**PROBLEM:** All lines from the one containing "that the way" to the end of the listing below are to be reproduced exactly, and no others.

**RECORDS FOR THIS TASK:**
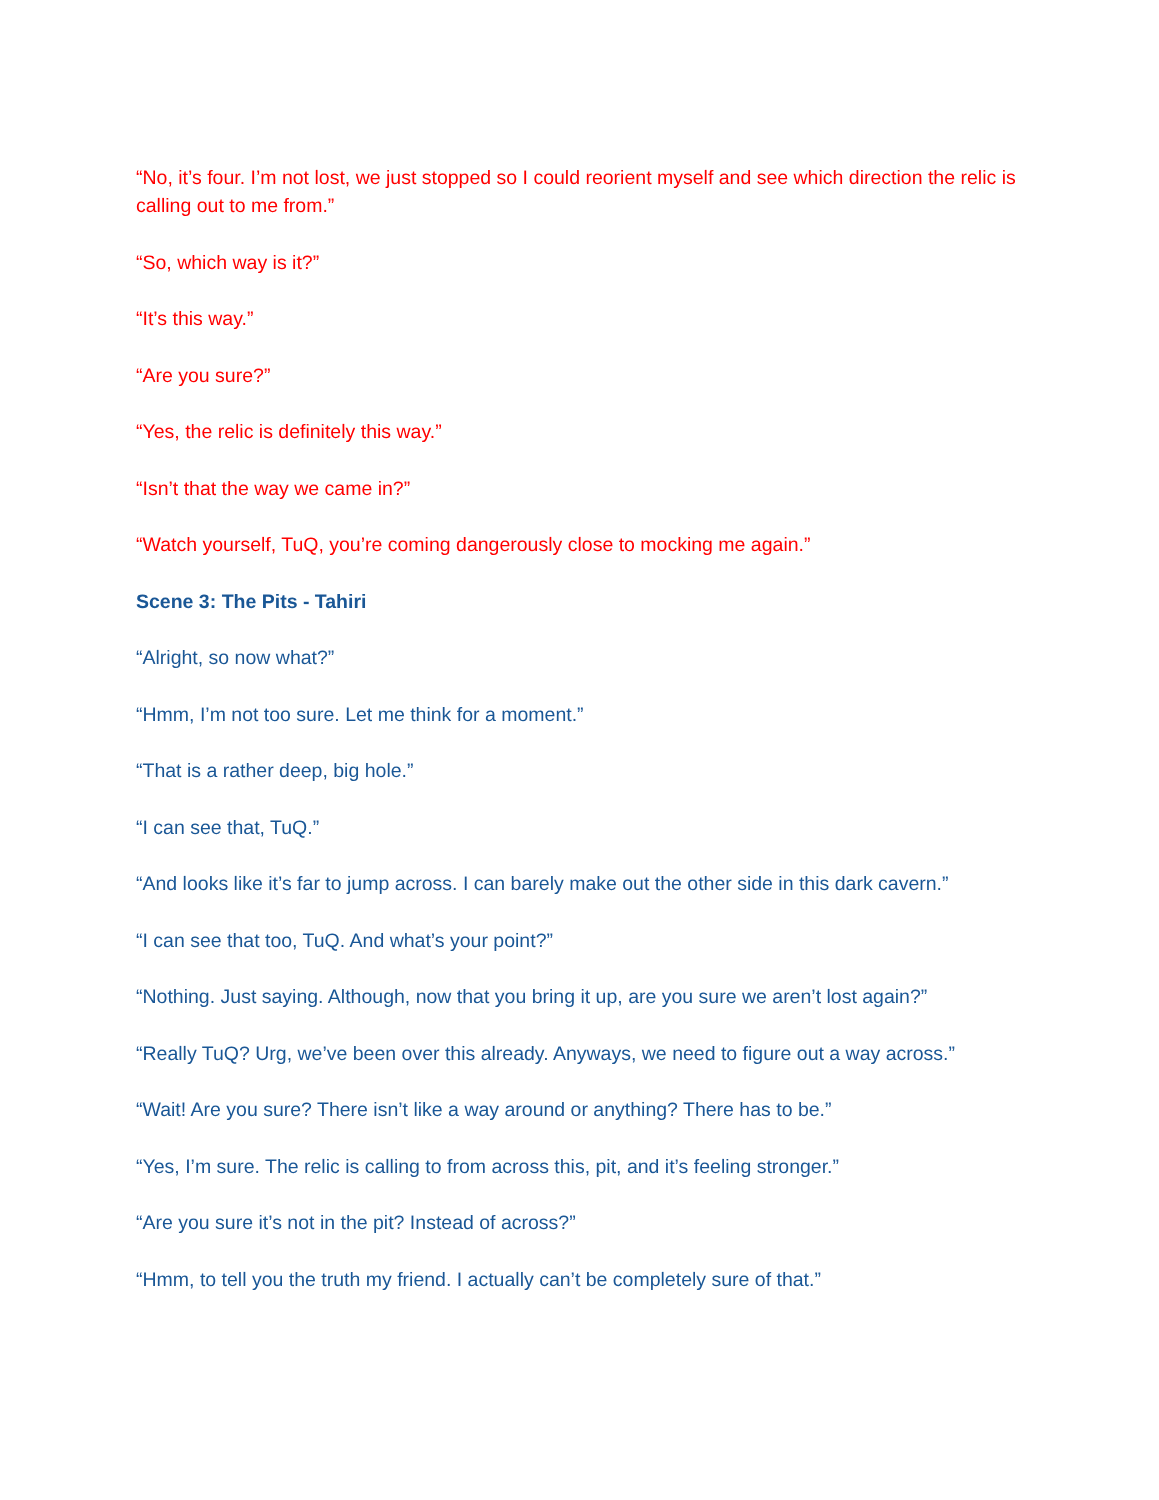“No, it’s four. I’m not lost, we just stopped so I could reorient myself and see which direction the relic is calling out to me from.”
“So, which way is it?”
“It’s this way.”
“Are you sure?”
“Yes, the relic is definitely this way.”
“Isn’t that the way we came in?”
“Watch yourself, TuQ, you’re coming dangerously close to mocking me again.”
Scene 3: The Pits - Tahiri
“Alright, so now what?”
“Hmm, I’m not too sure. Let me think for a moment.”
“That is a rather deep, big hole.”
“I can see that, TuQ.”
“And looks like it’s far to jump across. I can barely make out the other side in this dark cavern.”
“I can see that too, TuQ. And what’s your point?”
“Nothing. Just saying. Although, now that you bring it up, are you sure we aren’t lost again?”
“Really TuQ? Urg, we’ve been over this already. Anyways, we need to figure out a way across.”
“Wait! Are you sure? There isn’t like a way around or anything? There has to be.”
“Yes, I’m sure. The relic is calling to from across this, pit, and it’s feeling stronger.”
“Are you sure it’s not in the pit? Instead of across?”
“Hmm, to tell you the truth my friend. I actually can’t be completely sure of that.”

**ANSWER AREA:**
“Isn’t that the way we came in?”
“Watch yourself, TuQ, you’re coming dangerously close to mocking me again.”
Scene 3: The Pits - Tahiri
“Alright, so now what?”
“Hmm, I’m not too sure. Let me think for a moment.”
“That is a rather deep, big hole.”
“I can see that, TuQ.”
“And looks like it’s far to jump across. I can barely make out the other side in this dark cavern.”
“I can see that too, TuQ. And what’s your point?”
“Nothing. Just saying. Although, now that you bring it up, are you sure we aren’t lost again?”
“Really TuQ? Urg, we’ve been over this already. Anyways, we need to figure out a way across.”
“Wait! Are you sure? There isn’t like a way around or anything? There has to be.”
“Yes, I’m sure. The relic is calling to from across this, pit, and it’s feeling stronger.”
“Are you sure it’s not in the pit? Instead of across?”
“Hmm, to tell you the truth my friend. I actually can’t be completely sure of that.”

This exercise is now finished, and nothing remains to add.